A l'origine, le baclofène est un décontractant
musculaire. Mais c'est aussi un médicament aujourd'hui largement utilisé par de
nombreux patients gravement dépendants de l'alcool. Sa popularité a
explosé en 2008 avec la parution du livre Le dernier verre d'Olivier
Ameisen, cardiologue alcoolique, qui y racontait comment ce médicament, pris à
fortes doses, avait supprimé son envie de boire. Pourtant, l'agence du
médicament refusait jusqu'à présent de reconnaître cette utilisation du
baclofène. Mercredi, elle a timidement assoupli sa position en concédant que ce
médicament apporte "des bénéfices cliniques" à "certains
patients". Et en admettant prudemment son utilisation dans le sevrage
alcoolique sur ordonnance. Mais l'Afssaps n'a pas délivré de feu vert généralisé
car, insiste-t-elle encore maintenant, "l'efficacité du baclofène dans la
prise en charge de l'alcoolo-dépendance n'est pas encore démontrée à ce
jour". L'ordonnance doit donc être rédigée, par des médecins
"expérimentés", "au cas par cas" et en adaptant la dose utile
à chaque patient. Les doses de baclofène nécessaires sont en effet très
variables d'un individu à l'autre.
Le seul document scientifique reconnu à faire le point sur les
effets du baclofène dans le sevrage alcoolique est une étude préliminaire
rétrospective, publiée le mois dernier : elle évoquait un taux de succès de 58%
obtenu avec ce produit vieux de près de quarante ans. "Cela marche mieux que
ce qu'on a actuellement", avait relevé le Pr Philippe Jaury, auteur
principal de ce travail paru dans la revue Alcohol and Alcoholism. Mais
ces travaux demandent encore à être confirmés. L'Afssaps souligne avoir autorisé
en avril dernier, le lancement d'un essai baptisé Bacloville chez des
patients présentant une consommation d'alcool à haut
risque qui seront suivis pendant au minimum un an.

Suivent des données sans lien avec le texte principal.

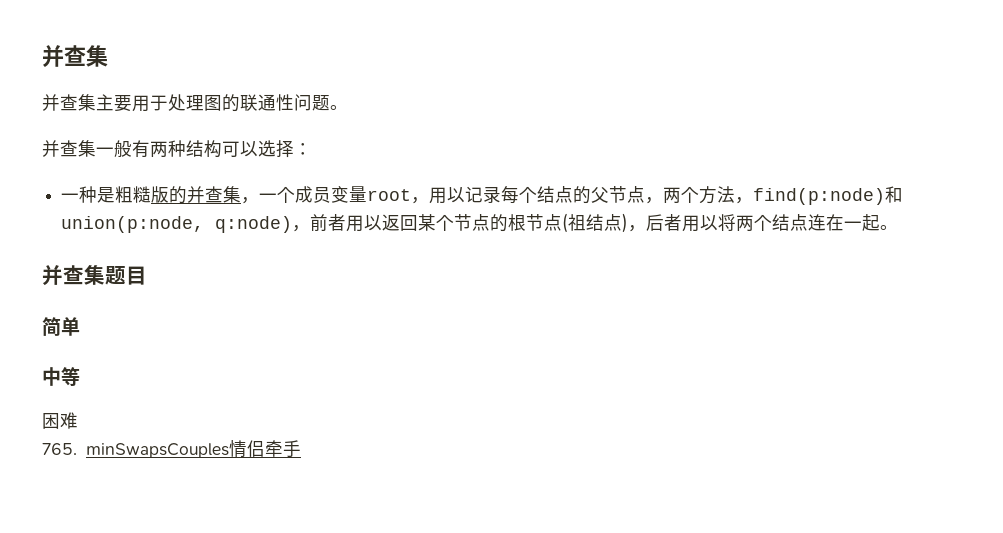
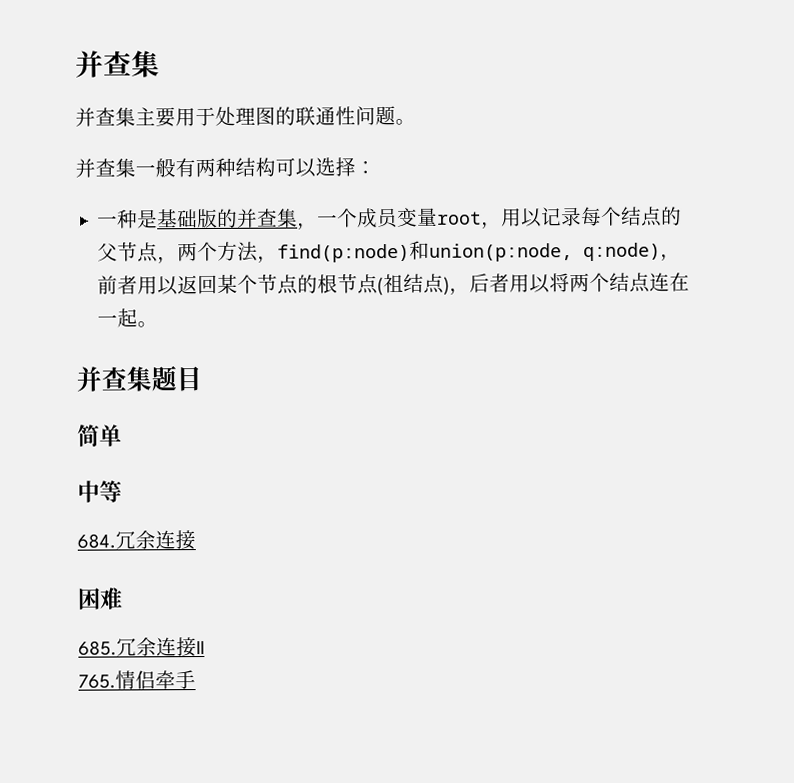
[115,186,152,203] 粗糙 -> [157,209,199,229] 基础
[42,412,78,429] [42,443,229,458] 困难 // 765. minSwapsCouples -> [77,530,196,551] [78,587,123,610] [78,637,205,658] [78,674,116,689] 684.冗余连接 // 困难 // 685.冗余连接II // 765.

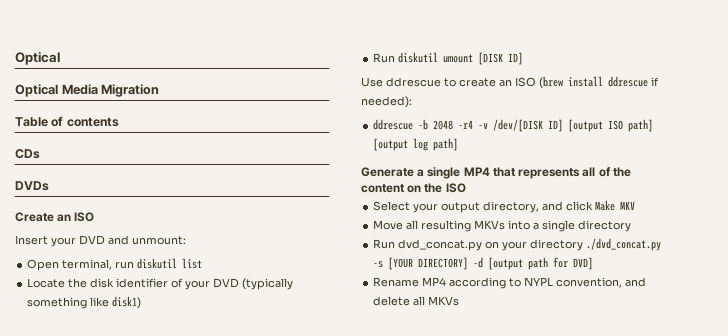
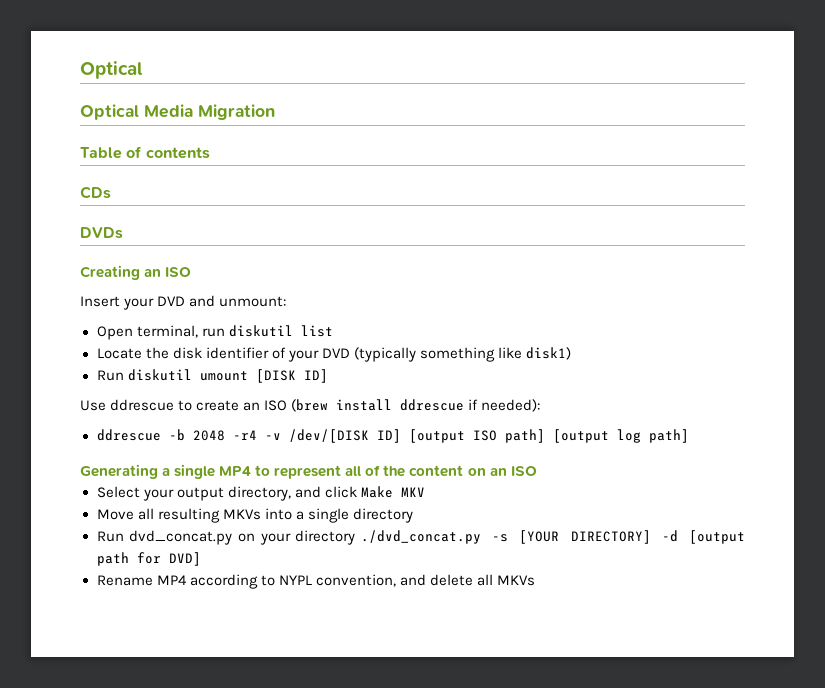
[15,212,54,222] Create -> [80,265,140,280] Creating
[361,167,414,177] Generate -> [80,464,158,479] Generating
[492,167,581,179] that represents -> [255,465,342,479] to represent
[424,183,443,193] the -> [489,468,507,476] an

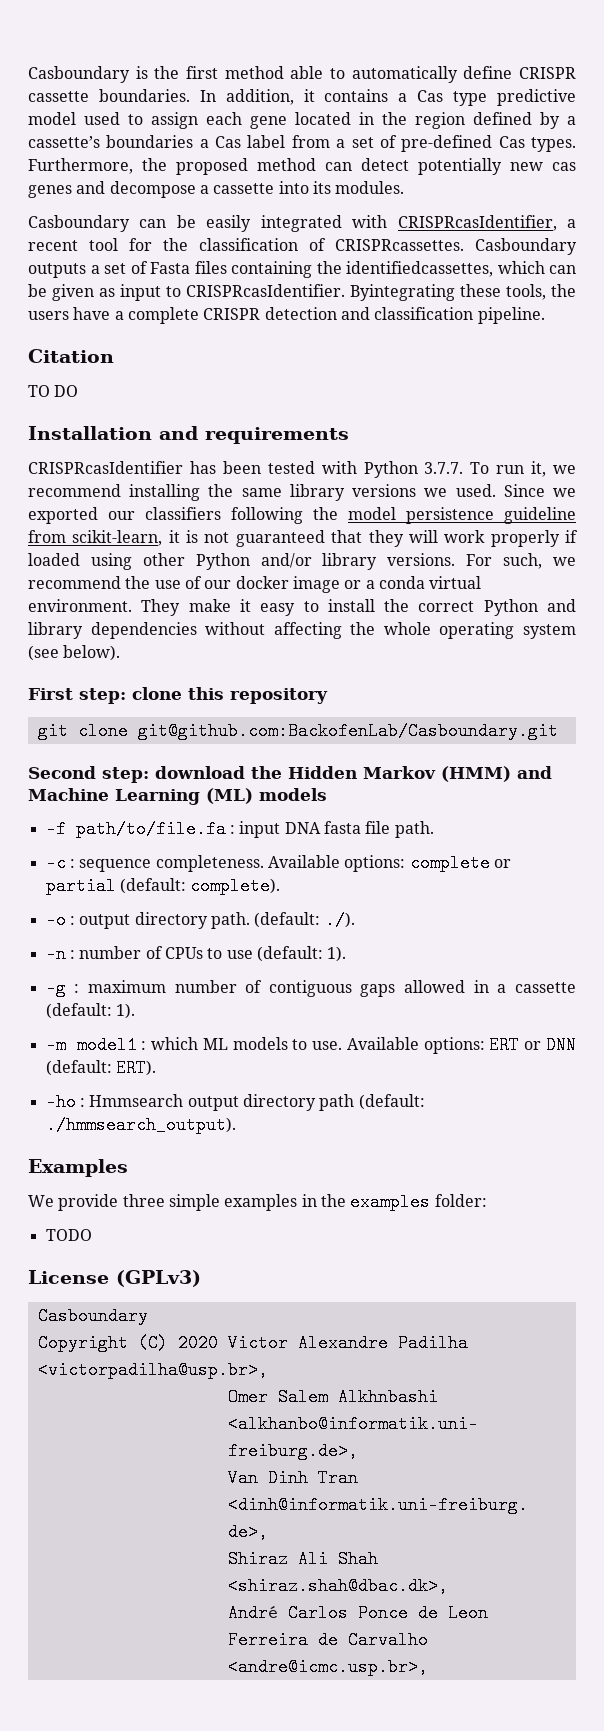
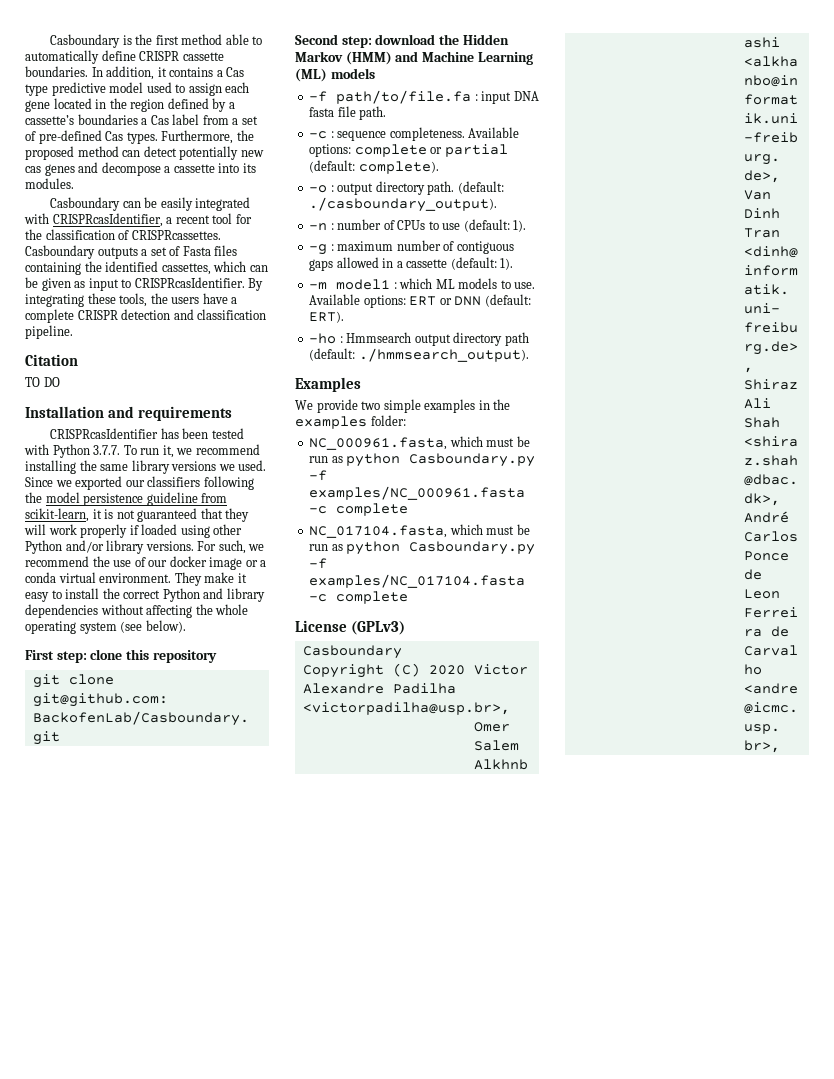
[346,261,493,277] identifiedcassettes, -> [105,261,211,275] identified cassettes,
[350,284,455,301] Byintegrating -> [248,278,264,291] [25,294,84,307] By integrating
[324,911,355,929] ./). -> [309,197,498,212] ./casboundary_output).
[122,1194,165,1207] three -> [361,401,381,410] two
[45,1229,92,1241] TODO -> [309,436,530,450] [309,453,536,467] [309,470,328,481] [309,486,526,500] [309,503,409,516] [309,524,530,538] [309,541,536,555] [309,558,328,569] [309,574,526,588] [309,591,409,604] NC_000961.fasta, which must be run as python Casboundary.py -f examples/NC_000961.fasta -c complete // NC_017104.fasta, which must be run as python Casboundary.py -f examples/NC_017104.fasta -c complete

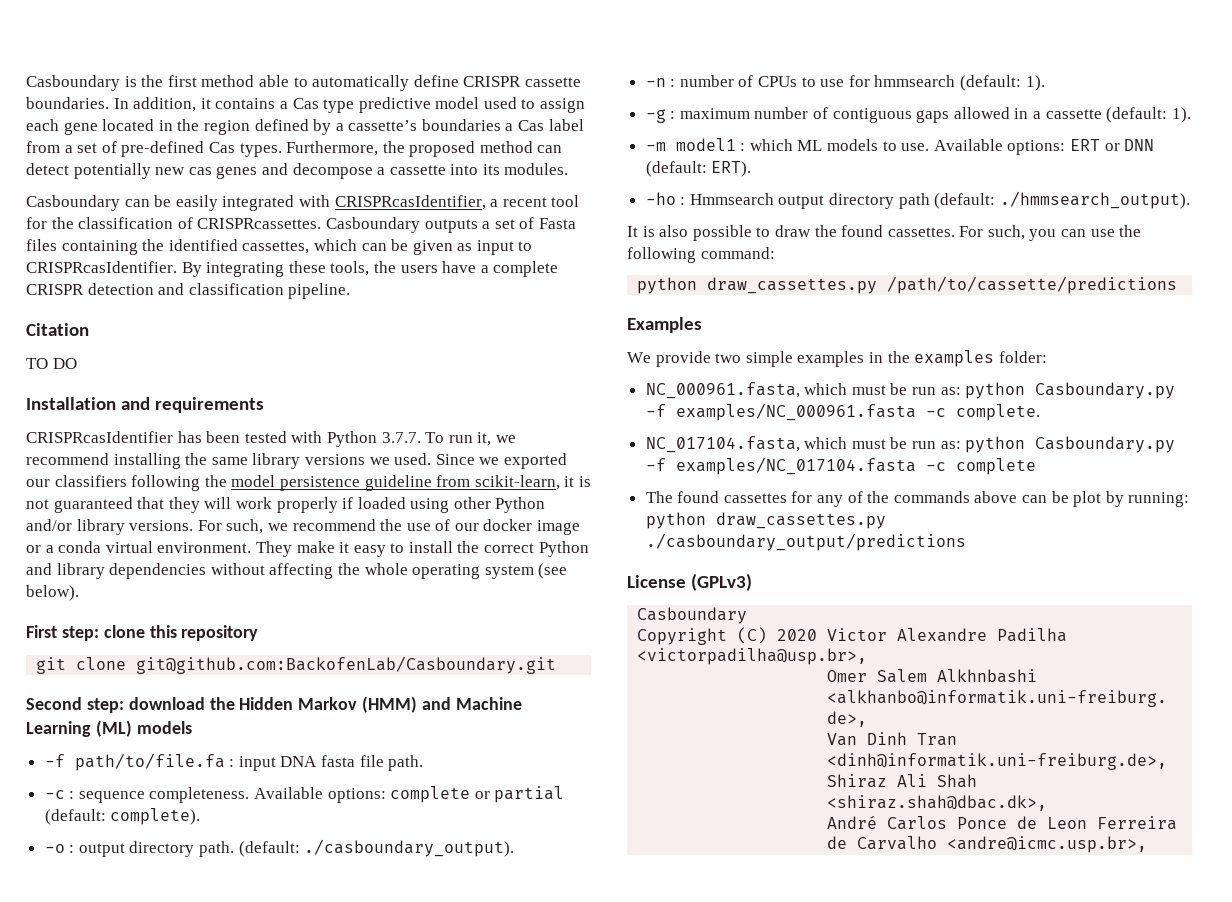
(461, 226) none -> [848,75,956,87] for hmmsearch
(529, 355) none -> [627,225,1142,241] [627,247,775,263] [637,276,1178,294] // It is also possible to draw the found cassettes. For such, you can use the following command: // python draw_cassettes.py /path/to/cassette/predictions
[331,456,343,463] as -> [940,387,961,395] as:
[336,503,409,516] complete -> [955,404,1040,421] complete.
[331,544,343,551] as -> [940,441,961,449] as:
(409, 597) none -> [645,491,1190,507] [645,512,886,529] [645,533,966,551] // The found cassettes for any of the commands above can be plot by running: python draw_cassettes.py ./casboundary_output/predictions

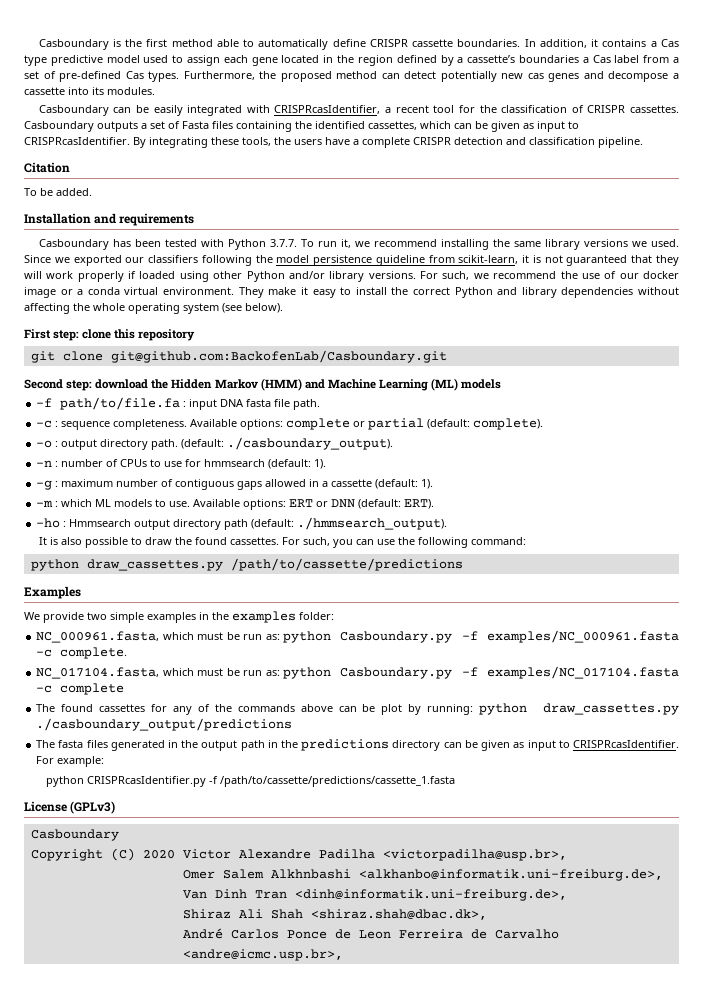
[197,218,322,229] CRISPRcassettes. -> [587,105,680,113] CRISPR cassettes.
[26,358,77,369] TO DO -> [24,188,92,196] To be added.
[26,431,173,443] CRISPRcasIdentifier -> [38,239,109,250] Casboundary
[675,138,736,151] model1 -> (54, 503) none
(966, 542) none -> [36,739,679,751] [36,756,105,767] [45,776,455,787] // The fasta files generated in the output path in the predictions directory can be given as input to CRISPRcasIdentifier. For example: // python CRISPRcasIdentifier.py -f /path/to/cassette/predictions/cassette_1.fasta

Des effets secondaires mal évalués
Cette étude préliminaire a en tout cas sûrement poussé l'agence
du médicament à assouplir sa position : en juin 2011, l'Afssaps se bornait à
"une mise en garde" à propos de ce vieux médicament, autorisé depuis
1974 pour soulager des contractures musculaires involontaires d'origine
neurologique. Une position jugée dissuasive qui avait été vivement critiquée par
des patients et le Pr Bernard Granger, chef de service de psychiatrie.
"Retarder l'usage d'une molécule indispensable peut être aussi grave que de
laisser commercialiser une molécule dangereuse. En nombre de morts, l'affaire
baclofène risque d'être bien pire que le scandale du Mediator",
s'insurgeait le Pr Granger dans une lettre diffusée par l'association Baclofène.
Mais ces traitements non reconnus officiellement posent des
problèmes, notamment pour l'évaluation des possibles effets secondaires. Alors
que des milliers de personnes prennent déjà du baclofène en France, pour des
problèmes d'alcool, le taux de notification des
effets indésirables est "très faible" (moins de 0,5% des cas sont
déclarés) et en tout cas très inférieur aux chiffres communément admis, "si
on considère qu'il y a entre 20.000 à 50.000 patients traités", note le
centre régional de pharmacovigilance de Grenoble dans son rapport national de
suivi du baclofène dans le traitement des addictions pour l'année 2011. Le
baclofène reste donc encore à explorer sous bien des coutures et ses effets
secondaires (somnolence, convulsions, syndrome des jambes sans repos...) doivent
être mieux recensés. Leur "sous-notification est probablement le fait d'une
culpabilisation" des médecins amenés à prescrire ce médicament dans des cas
non prévus par le cadre actuel de l'autorisation de mise sur le marché (AMM),
constate le rapport de Grenoble.
Le débat se poursuit avec le forum patients/médecins de
l'association Audes (www.baclofene.fr) et l'association Baclofène.org, pour qui
"la guerre pour l'AMM est engagée !". Pour sa part, le psychiatre et
addictologue Philippe Patel met en garde ceux qui croient à la molécule miracle:
"l'extinction complète de l'envie de boire, je n'y crois pas",
lance-t-il dans Libération. "Ce que je vois sur mes patients c'est
à peu près 25% qui réussissent : ils boivent moins ou pas du tout".